→ Work required: Please keep pictures out and return the lines below exactly, from the one holding "left elbow: (639, 875)" through the last, both included.
----- Record set -----
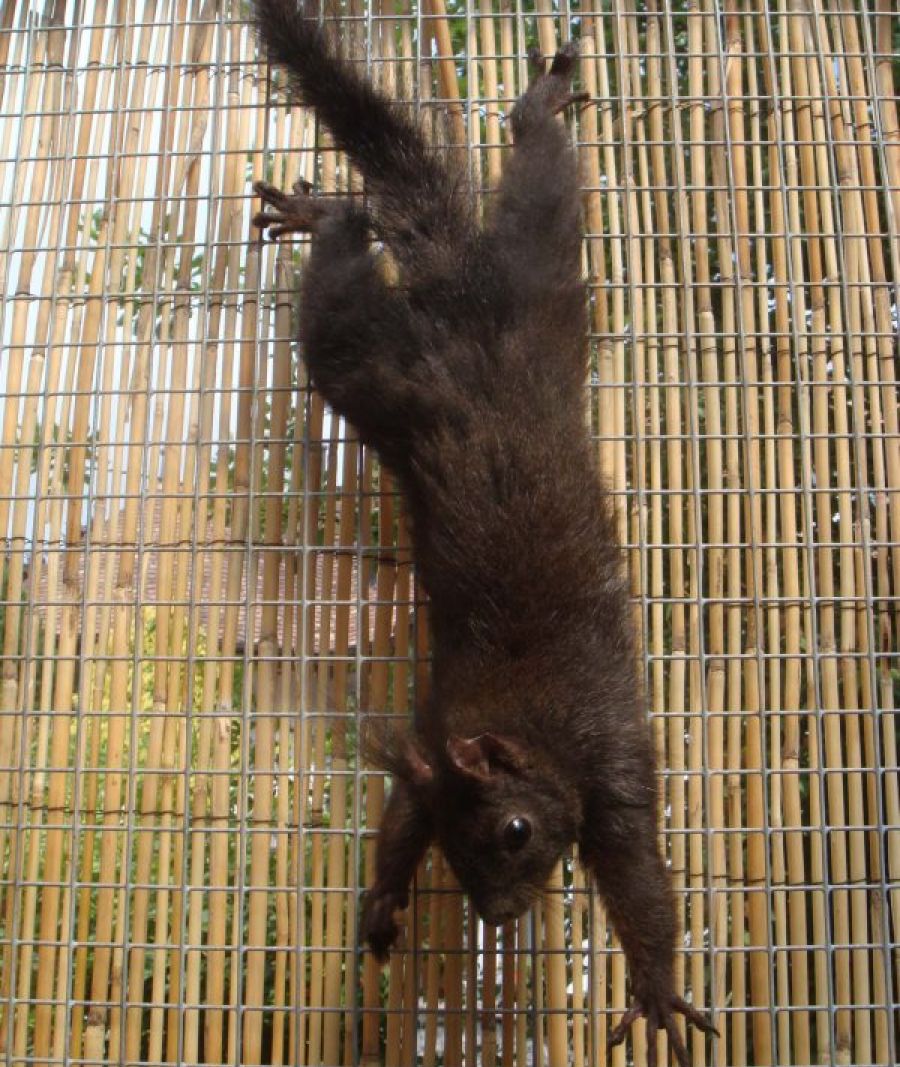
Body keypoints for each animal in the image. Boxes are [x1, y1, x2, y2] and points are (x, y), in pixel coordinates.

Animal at [251, 3, 716, 1063]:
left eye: (511, 834)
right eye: (456, 857)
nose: (500, 919)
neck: (513, 712)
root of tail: (461, 313)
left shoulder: (611, 752)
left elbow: (639, 875)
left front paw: (657, 987)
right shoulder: (432, 730)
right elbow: (401, 808)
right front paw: (385, 890)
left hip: (517, 298)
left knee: (538, 188)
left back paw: (520, 115)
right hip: (379, 385)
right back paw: (330, 216)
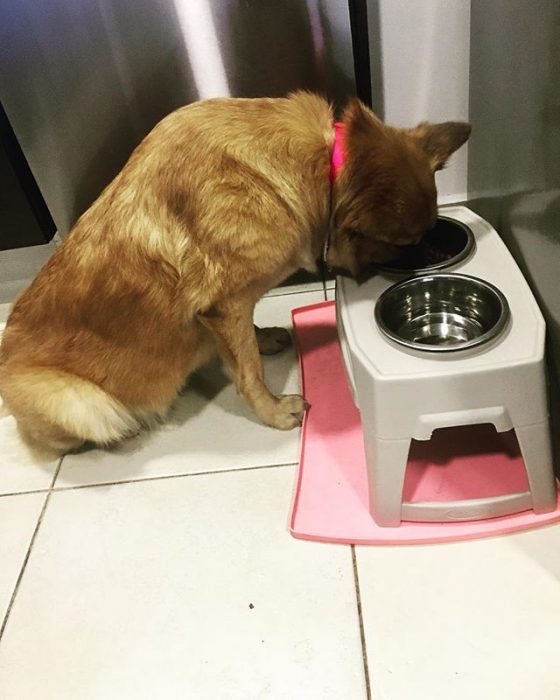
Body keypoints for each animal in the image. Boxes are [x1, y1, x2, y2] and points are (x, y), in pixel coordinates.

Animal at [0, 93, 472, 454]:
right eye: (404, 242)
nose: (431, 259)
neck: (322, 164)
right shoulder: (224, 306)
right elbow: (248, 373)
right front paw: (273, 411)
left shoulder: (231, 310)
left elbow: (244, 343)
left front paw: (261, 338)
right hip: (81, 403)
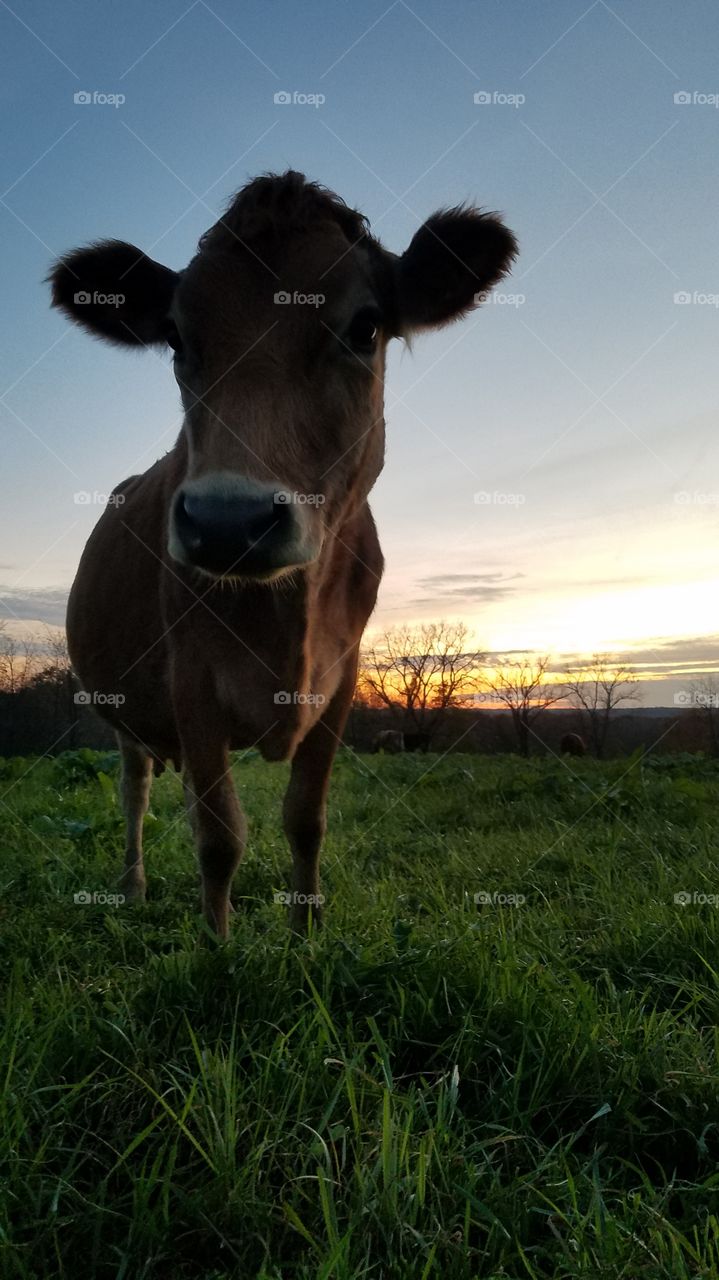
-----
→ Solution to this problem:
left elbow: (639, 875)
left front paw: (657, 987)
right shoulder: (432, 730)
right elbow: (401, 808)
right front paw: (385, 890)
left hip: (517, 298)
left knee: (538, 188)
left back paw: (520, 115)
right hip: (379, 385)
right back paw: (330, 216)
Body keypoints for each animal in the image. Boxes are [x1, y1, x2, y2] and points are (x, y), in pixel coordinates.

Animal at [0, 93, 472, 454]:
right eye: (404, 242)
nose: (431, 259)
neck: (322, 164)
right shoulder: (224, 306)
right elbow: (248, 373)
right front paw: (273, 411)
left shoulder: (231, 310)
left elbow: (244, 343)
left front paw: (261, 338)
right hip: (81, 403)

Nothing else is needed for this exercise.